I started first by taking a long hard look at my magazine collections. Recently several publishers have offered back issues in digital form. Just Cross Stitch has a 10 year collection on one CD, and it includes the ornament issues. I purchased the CD and have now cleared up quite a bit of shelf space.
I also did this for my Piecework collection. They don't offer as many issues on one CD, but it is still a great space saver.
The one magazine that is available in digital form that I can't bring myself to replace is Sampler and Antique Needlework. I really enjoy flipping through those and reading the articles and doing it on a laptop just isn't the same.
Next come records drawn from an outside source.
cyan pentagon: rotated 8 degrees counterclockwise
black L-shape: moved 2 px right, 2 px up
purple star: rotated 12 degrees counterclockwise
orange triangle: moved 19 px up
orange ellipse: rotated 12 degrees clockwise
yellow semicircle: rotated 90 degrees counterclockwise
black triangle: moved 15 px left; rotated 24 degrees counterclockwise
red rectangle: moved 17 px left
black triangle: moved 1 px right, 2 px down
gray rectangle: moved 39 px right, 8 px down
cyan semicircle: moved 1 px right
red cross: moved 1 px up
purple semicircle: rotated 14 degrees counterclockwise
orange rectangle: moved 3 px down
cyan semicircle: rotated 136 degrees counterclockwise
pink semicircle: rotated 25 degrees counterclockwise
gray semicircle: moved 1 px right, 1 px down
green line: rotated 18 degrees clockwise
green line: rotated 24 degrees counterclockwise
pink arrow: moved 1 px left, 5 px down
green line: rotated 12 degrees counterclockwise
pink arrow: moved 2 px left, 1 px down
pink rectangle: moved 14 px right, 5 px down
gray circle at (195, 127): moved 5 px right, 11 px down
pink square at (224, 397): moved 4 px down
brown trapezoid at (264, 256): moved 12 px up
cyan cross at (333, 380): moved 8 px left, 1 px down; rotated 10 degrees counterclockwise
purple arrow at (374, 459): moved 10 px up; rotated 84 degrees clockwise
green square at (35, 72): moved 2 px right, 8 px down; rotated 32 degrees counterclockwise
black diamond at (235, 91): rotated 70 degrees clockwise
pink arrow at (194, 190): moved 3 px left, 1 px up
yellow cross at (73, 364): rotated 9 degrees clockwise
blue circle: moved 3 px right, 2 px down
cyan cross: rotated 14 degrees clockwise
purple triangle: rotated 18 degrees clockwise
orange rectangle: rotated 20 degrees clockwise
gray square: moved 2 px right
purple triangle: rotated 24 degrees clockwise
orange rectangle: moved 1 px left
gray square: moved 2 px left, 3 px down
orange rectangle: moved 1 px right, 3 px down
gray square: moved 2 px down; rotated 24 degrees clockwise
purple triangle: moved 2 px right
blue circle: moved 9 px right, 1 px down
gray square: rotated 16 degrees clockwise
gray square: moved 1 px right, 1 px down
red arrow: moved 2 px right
I then went through the remaining magazines and (now don't hyperventilate!) ripped out the projects I really saw myself doing one day and then I recycled the rest of the magazine. I purchased those plastic sleeve protectors, placed one project facing the front and one facing the back, and put the sheets in a three ring binder. I have a binder for Quilting, Hardanger, Tatting, Needlework. I also have one that includes a variety of interesting articles I want to read or refer to later on.
I did save some complete issues, but this process cleared out a lot of shelf space and that translates into not needing to box and move them later!
I still have a lot of cleaning out to do. The home is being built and we won't move until late April or early May. Still, it's a large task. Hopefully this downsizing process will help me focus on what I truly want to spend my time stitching on.